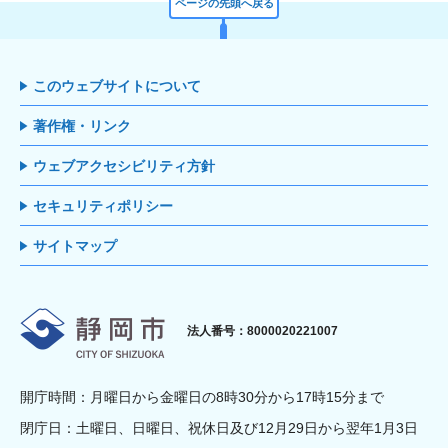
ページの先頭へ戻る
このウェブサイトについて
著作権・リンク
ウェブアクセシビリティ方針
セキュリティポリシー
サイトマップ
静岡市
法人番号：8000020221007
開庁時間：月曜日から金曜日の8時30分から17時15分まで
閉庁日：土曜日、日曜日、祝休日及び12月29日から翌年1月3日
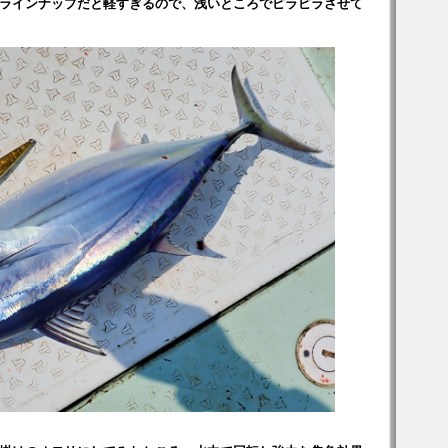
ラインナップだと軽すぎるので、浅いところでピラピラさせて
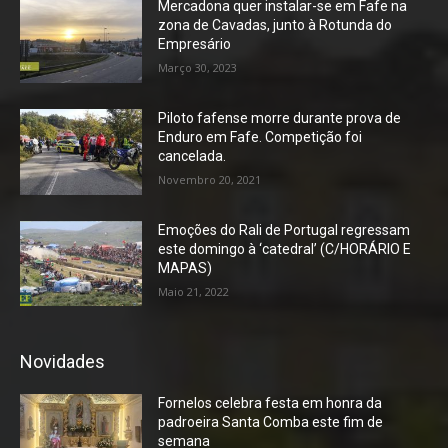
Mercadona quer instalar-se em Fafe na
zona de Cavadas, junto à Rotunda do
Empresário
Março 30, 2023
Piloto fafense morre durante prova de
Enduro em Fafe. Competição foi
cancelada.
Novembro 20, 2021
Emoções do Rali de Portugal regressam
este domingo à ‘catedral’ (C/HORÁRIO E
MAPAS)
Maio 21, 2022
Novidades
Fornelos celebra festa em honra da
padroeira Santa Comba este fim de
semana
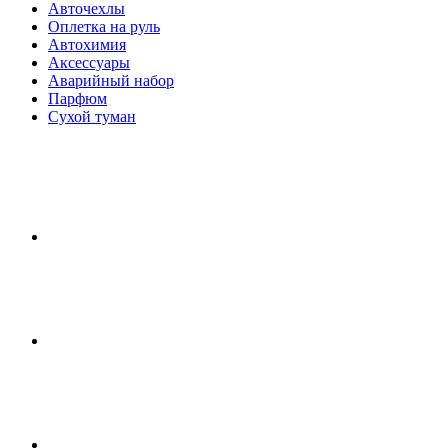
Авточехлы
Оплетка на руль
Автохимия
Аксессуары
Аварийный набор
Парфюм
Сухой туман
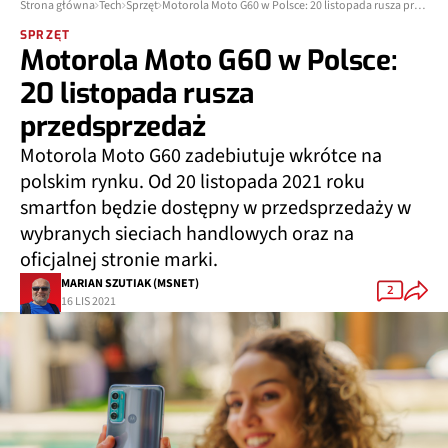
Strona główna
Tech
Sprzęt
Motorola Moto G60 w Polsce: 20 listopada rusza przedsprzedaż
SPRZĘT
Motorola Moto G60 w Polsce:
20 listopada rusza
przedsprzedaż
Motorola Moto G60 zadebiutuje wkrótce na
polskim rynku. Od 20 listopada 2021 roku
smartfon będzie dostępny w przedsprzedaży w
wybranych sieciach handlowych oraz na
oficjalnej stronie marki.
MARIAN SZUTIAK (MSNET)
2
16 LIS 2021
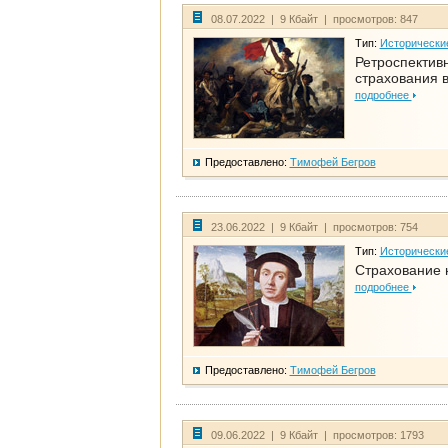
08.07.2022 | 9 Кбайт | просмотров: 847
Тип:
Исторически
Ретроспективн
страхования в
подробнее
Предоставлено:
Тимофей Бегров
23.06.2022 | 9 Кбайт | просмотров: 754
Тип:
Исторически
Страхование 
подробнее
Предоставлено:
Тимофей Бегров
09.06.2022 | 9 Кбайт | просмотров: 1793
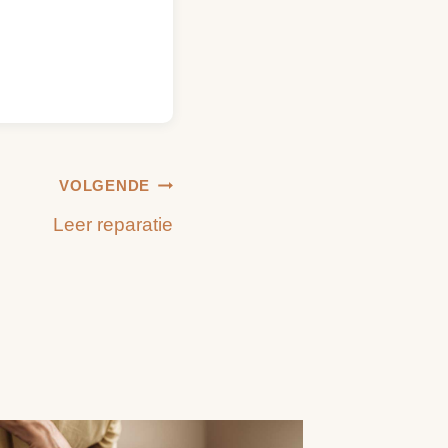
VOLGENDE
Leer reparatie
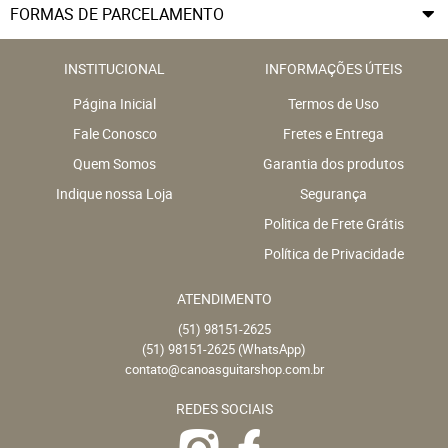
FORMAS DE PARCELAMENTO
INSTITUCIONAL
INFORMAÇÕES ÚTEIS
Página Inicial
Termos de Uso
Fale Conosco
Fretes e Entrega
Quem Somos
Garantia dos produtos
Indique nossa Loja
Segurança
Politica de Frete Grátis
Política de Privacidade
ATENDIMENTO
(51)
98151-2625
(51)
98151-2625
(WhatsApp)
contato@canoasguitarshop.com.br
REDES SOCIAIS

Task to complete
Repeat the records above word for word. Pictures stay out of the copy.

Exercise response
ページの先頭へ戻る
このウェブサイトについて
著作権・リンク
ウェブアクセシビリティ方針
セキュリティポリシー
サイトマップ
静岡市
法人番号：8000020221007
開庁時間：月曜日から金曜日の8時30分から17時15分まで
閉庁日：土曜日、日曜日、祝休日及び12月29日から翌年1月3日
ラインナップだと軽すぎるので、浅いところでピラピラさせて
Mercadona quer instalar-se em Fafe na
zona de Cavadas, junto à Rotunda do
Empresário
Março 30, 2023
Piloto fafense morre durante prova de
Enduro em Fafe. Competição foi
cancelada.
Novembro 20, 2021
Emoções do Rali de Portugal regressam
este domingo à ‘catedral’ (C/HORÁRIO E
MAPAS)
Maio 21, 2022
Novidades
Fornelos celebra festa em honra da
padroeira Santa Comba este fim de
semana
Авточехлы
Оплетка на руль
Автохимия
Аксессуары
Аварийный набор
Парфюм
Сухой туман
Strona główna
Tech
Sprzęt
Motorola Moto G60 w Polsce: 20 listopada rusza przedsprzedaż
SPRZĘT
Motorola Moto G60 w Polsce:
20 listopada rusza
przedsprzedaż
Motorola Moto G60 zadebiutuje wkrótce na
polskim rynku. Od 20 listopada 2021 roku
smartfon będzie dostępny w przedsprzedaży w
wybranych sieciach handlowych oraz na
oficjalnej stronie marki.
MARIAN SZUTIAK (MSNET)
2
16 LIS 2021
08.07.2022 | 9 Кбайт | просмотров: 847
Тип:
Исторически
Ретроспективн
страхования в
подробнее
Предоставлено:
Тимофей Бегров
23.06.2022 | 9 Кбайт | просмотров: 754
Тип:
Исторически
Страхование 
подробнее
Предоставлено:
Тимофей Бегров
09.06.2022 | 9 Кбайт | просмотров: 1793
VOLGENDE
Leer reparatie
FORMAS DE PARCELAMENTO
INSTITUCIONAL
INFORMAÇÕES ÚTEIS
Página Inicial
Termos de Uso
Fale Conosco
Fretes e Entrega
Quem Somos
Garantia dos produtos
Indique nossa Loja
Segurança
Politica de Frete Grátis
Política de Privacidade
ATENDIMENTO
(51)
98151-2625
(51)
98151-2625
(WhatsApp)
contato@canoasguitarshop.com.br
REDES SOCIAIS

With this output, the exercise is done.